(Beginning of Text for analysis)

Myler comfort mouth snaffles are my favorite bit. They're great for low palate/fat tongued horses and the rounded mouth can't pinch.


----------



## Lisa in WA (Oct 11, 2004)

Irish Pixie said:


> Myler comfort mouth snaffles are my favorite bit. They're great for low palate/fat tongued horses and the rounded mouth can't pinch.


Hi Pixie...good to see you! We've done best with my horses with french link full cheeks though Windsong's bit of choice is a Sprenger KK Ultra loose ring. Which is really a kind of french link.
The only other bits I've really had to use have been Dr. Bristols, a Pelham for foxhunting and a kimberwick for when the kids were small and riding ponies.


----------



## Irish Pixie (May 14, 2002)

LisaInN.Idaho said:


> Hi Pixie...good to see you! We've done best with my horses with french link full cheeks though Windsong's bit of choice is a Sprenger KK Ultra loose ring. Which is really a kind of french link.
> The only other bits I've really had to use have been Dr. Bristols, a Pelham for foxhunting and a kimberwick for when the kids were small and riding ponies.


There are a couple of Herm Sprenger KK snaffles floating around here, or at least there were, I've sold some bits since the kid stopped showing. The old gelding went in a uxeter kimberwick the year he pretended he was a hunter pony. The kid had a Quarter Horse years ago that would hang on your hands and we'd tune him up with a Dr. Bristol- it worked really well on him as a correction bit.

My philosophy is to use the mildest bit possible.


----------



## jill.costello (Aug 18, 2004)

This is what I was trying to describe! Wrapped in bit wrap for the young'uns...


----------



## Tiempo (May 22, 2008)

As in most things horse...it depends 

Tucker..full cheek French link

Norman..a fattish copper mouth regular snaffle (not that we ride him anymore at his age)

Tiempo..Even though he's the firecracker of the bunch, he goes great in his simple custom made rolled leather hackamore. If he's in a particularly feisty mood I'll use a mechanical hackamore.


----------



## saanengirl (Apr 7, 2009)

I've ordered a "side pull rope halter" to try out on my 2 yo. I have been riding her in the pen (walk/trot) with a regular rope halter and the reins attached to the loop below the chin. I'm interested in seeing how she responds to this. I won't be bitting her until she is fairly solid without a bit and we are ready to go to more specialized work. I've been trying to decide if I want to put her in the same bit as my 4 yo gelding (JP Korsteel oval link ring snaffle with a copper mouth and a rather thick mouthpiece), or get an eggbutt or D-ring snaffle of some kind.

(End of Text for analysis)
(Beginning of Raw data)

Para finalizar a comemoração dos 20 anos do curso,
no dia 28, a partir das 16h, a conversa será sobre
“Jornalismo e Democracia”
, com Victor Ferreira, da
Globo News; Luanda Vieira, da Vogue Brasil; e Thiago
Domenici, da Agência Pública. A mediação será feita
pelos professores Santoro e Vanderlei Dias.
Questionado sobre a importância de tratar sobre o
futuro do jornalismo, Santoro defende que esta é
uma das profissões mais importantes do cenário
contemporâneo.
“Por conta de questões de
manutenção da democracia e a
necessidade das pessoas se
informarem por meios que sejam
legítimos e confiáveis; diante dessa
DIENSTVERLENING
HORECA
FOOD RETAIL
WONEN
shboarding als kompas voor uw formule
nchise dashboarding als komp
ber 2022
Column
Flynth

(End of Raw data)
(Beginning of Raw data)

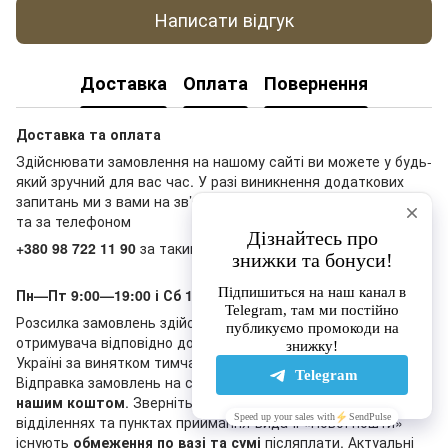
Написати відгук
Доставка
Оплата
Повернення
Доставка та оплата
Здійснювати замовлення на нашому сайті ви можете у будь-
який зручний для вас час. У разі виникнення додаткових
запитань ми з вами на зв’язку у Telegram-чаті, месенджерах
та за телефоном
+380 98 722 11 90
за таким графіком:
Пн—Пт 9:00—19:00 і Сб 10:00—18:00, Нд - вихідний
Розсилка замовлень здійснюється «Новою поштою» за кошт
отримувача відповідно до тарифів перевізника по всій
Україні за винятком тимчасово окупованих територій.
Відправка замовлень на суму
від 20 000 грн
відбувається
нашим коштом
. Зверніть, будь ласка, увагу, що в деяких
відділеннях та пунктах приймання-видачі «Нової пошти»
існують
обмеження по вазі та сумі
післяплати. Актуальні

(End of Raw data)

Work task 1 ::
In the horse bit discussion, which bit is named as Windsong's bit of choice?
Work task 2 ::
Pick up the horse bit discussion from its last sentence and carry it forward a few sentences.

Task answer 1 ::
A Sprenger KK Ultra loose ring.

Task answer 2 ::
----------



## CrashTestRanch (Jul 14, 2010)

More info to digest ... thanks for sharing ya'll ...


----------



## wintrrwolf (Sep 29, 2009)

I have actually been wanting to try bitless out, I will put the old curb bits on the wall for decorations


----------



## ErinP (Aug 23, 2007)

Depends on the horse, depends on the purpose. 

My daughter's mare, for example, prefers no bit at all. She just really doesn't like carrying a bit in her mouth so when they're just riding for fun, she's just in a halter and lead rope. lol Of course, for 4H she HAS to use a bit, so there's no choice and she has to use a short-shanked curb, also. 

My older gelding is a ridden in a tom thumb. It was supposed to be a transition bit, but _he_ just never really transitioned out like everyone else has. 

Everyone else is ridden in a standard short-shanked curb. 
Except colts that is. Colts are started in a loose-ring snaffle.


----------



## spinandslide (Jun 6, 2008)

I own a plethora of bits..because each horse is an indivudal and all will not go in the same bit.

Right now, Ill go over our three competition horse's bits.

Our stallion goes in this, a Balding Equalizer








some may cringe at this bit, but in honesty, it fits the stallion very well. He has been brought along right and can pack this bit perfectly. We also must, with all our finished horses, adhere to the bit specifications in the NRCHA..which this bit meets them all.

My finished mare goes in a Avila Medium port..again, NRCHA legal. This mare despises snaffles and works better in her medium port. She will go in a snaffle, but is much more comfortable in this bit.
her shanks swivel though, they are not fixed









My two year old prospect was started in a halfbreed sidepull..she is now in a sweet iron Reinsman 7/16th snaffle.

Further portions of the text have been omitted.